Bring to mind the Solent and you may first think of sailboats, the Royal Navy, or its significance as a gateway for shipping and trade. But below the surface of this bustling waterway lies an equally busy world filled with wonders: the Solent’s internationally important seagrass meadows. Seagrass is the only marine flowering plant and supports rich biodiversity, including amazing species like seahorses, spider crabs and pipefish.
An important asset for local fisheries, seagrass meadows provide nursery and foraging areas for species like black seabream and sea bass, the latter of which spend up to seven years growing in the Solent and its estuaries before joining the adult population.
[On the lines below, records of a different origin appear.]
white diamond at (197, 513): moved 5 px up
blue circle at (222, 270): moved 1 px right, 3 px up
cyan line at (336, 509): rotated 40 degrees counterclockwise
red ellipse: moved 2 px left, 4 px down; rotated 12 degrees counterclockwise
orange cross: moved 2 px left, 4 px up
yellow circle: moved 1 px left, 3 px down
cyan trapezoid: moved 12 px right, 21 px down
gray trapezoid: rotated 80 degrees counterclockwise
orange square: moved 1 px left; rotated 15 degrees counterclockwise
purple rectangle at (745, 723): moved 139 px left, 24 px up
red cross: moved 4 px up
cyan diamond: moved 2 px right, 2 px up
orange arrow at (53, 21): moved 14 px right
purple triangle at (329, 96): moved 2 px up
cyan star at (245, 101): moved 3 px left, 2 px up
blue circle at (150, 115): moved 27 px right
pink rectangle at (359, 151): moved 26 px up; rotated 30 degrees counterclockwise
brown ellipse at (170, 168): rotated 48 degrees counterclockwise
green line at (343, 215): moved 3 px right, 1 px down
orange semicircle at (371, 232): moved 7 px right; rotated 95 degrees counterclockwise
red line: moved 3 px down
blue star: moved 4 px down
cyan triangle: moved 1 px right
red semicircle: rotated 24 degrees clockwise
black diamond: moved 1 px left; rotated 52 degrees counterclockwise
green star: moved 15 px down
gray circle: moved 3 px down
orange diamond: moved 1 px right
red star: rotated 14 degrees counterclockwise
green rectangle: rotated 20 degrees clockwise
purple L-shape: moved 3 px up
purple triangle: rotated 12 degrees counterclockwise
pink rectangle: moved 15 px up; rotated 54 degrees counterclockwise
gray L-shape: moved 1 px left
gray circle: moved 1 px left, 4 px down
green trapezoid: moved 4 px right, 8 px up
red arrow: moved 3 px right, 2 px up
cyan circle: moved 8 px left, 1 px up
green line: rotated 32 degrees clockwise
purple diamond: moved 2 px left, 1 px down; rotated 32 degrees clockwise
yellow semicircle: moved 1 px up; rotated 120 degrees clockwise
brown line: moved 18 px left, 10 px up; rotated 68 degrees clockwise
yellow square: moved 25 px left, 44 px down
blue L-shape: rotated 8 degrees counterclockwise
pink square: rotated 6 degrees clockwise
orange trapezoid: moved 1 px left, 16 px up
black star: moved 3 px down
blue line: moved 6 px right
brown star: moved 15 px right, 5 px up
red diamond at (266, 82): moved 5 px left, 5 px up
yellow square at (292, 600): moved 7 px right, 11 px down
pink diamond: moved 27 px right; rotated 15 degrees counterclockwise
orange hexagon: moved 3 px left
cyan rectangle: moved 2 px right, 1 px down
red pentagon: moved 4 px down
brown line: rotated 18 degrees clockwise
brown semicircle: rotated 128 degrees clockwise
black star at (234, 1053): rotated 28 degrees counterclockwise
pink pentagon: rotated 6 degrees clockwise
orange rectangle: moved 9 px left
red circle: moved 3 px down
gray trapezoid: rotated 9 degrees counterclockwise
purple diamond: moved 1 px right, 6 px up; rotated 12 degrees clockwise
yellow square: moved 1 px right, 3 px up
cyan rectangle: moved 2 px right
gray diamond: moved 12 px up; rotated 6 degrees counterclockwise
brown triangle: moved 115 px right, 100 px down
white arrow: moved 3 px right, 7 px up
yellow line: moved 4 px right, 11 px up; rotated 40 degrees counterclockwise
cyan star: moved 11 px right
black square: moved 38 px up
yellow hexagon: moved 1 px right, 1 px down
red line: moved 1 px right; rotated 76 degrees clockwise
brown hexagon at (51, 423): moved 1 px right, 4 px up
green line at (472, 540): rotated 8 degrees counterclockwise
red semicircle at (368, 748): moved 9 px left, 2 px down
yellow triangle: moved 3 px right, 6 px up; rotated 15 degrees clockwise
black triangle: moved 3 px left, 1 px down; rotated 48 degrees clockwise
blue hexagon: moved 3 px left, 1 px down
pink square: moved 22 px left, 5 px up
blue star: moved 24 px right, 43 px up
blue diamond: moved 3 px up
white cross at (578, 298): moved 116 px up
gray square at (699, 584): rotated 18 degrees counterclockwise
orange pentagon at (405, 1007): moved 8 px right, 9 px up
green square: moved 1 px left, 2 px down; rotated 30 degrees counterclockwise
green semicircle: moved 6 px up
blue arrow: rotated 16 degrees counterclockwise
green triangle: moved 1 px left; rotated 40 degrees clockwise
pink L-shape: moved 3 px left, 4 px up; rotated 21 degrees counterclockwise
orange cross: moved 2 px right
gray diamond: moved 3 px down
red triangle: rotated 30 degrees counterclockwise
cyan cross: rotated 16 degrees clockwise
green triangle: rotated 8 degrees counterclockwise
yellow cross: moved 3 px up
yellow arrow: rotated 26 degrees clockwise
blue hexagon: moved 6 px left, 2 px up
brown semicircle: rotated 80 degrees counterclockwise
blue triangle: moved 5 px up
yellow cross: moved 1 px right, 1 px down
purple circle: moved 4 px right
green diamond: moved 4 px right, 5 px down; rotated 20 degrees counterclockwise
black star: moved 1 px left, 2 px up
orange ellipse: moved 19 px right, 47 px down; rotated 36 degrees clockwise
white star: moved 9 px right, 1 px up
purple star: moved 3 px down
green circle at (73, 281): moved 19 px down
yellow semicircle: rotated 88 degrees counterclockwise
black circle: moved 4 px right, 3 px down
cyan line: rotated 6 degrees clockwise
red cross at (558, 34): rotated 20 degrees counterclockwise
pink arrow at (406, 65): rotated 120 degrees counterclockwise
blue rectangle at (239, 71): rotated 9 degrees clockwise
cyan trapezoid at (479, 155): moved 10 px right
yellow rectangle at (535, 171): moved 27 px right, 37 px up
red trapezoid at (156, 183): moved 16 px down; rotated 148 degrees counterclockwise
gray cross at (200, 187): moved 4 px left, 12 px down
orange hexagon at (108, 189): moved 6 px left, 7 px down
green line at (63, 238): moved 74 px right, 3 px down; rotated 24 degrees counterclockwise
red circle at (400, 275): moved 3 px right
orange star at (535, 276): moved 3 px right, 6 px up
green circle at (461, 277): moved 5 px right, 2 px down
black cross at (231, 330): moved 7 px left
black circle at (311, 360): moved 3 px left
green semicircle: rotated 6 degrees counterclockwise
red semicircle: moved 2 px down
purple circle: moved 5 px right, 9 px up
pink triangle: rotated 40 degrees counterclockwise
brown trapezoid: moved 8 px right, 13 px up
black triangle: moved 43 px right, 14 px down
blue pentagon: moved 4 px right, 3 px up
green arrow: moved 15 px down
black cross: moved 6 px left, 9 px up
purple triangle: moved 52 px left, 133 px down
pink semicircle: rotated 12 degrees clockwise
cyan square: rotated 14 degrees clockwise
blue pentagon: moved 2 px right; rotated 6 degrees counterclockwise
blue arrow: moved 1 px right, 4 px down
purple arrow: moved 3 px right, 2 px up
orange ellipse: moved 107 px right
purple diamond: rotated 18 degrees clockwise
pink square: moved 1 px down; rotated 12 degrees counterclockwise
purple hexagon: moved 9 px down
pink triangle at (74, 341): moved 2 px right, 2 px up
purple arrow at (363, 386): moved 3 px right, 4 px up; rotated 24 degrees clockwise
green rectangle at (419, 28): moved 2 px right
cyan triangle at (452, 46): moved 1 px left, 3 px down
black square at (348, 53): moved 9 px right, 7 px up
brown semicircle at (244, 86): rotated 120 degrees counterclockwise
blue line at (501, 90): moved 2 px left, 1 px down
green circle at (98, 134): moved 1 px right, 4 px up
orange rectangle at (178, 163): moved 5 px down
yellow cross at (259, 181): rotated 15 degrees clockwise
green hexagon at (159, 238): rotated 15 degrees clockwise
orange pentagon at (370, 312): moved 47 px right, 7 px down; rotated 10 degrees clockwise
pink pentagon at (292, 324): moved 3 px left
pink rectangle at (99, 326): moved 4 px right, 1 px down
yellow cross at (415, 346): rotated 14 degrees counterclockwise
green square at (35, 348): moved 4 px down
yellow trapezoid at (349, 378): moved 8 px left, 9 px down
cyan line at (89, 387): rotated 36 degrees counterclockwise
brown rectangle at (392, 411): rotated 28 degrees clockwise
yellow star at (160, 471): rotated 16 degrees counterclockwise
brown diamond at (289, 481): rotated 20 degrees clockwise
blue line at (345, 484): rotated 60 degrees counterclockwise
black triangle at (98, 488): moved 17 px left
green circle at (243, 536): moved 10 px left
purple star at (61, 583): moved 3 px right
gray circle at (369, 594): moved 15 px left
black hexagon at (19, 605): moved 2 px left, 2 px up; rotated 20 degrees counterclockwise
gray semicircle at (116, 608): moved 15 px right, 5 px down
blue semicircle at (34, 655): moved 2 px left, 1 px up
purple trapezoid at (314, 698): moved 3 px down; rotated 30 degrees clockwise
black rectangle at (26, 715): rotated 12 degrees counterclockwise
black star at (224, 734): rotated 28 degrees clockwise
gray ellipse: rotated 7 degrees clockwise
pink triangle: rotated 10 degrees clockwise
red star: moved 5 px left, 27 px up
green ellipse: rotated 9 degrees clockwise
Cuttlefish also visit the area every spring and summer to breed, attaching their dark black eggs, known as sea grapes, to the long leaves of the plants.
Seagrass meadows are an incredibly important asset in the fight against climate change – absorbing carbon dioxide in huge quantities and locking it away in the muds and sands they grow upon. They are one of the most efficient carbon-storing habitats on Earth, performing better than tropical rainforests. In fact, despite only covering about 0.1% of the seabed, seagrass meadows are responsible for sequestering up to 18% of all oceanic carbon.
If this wasn’t impressive enough, seagrass also improves water quality by absorbing excess nutrients from wastewater and provides natural coastal protection by dampening wave energy. A recent study has shown they may even help to remove plastic from our oceans, trapping small pieces of plastic litter in fibrous orbs, known as Neptune balls, which are later washed ashore.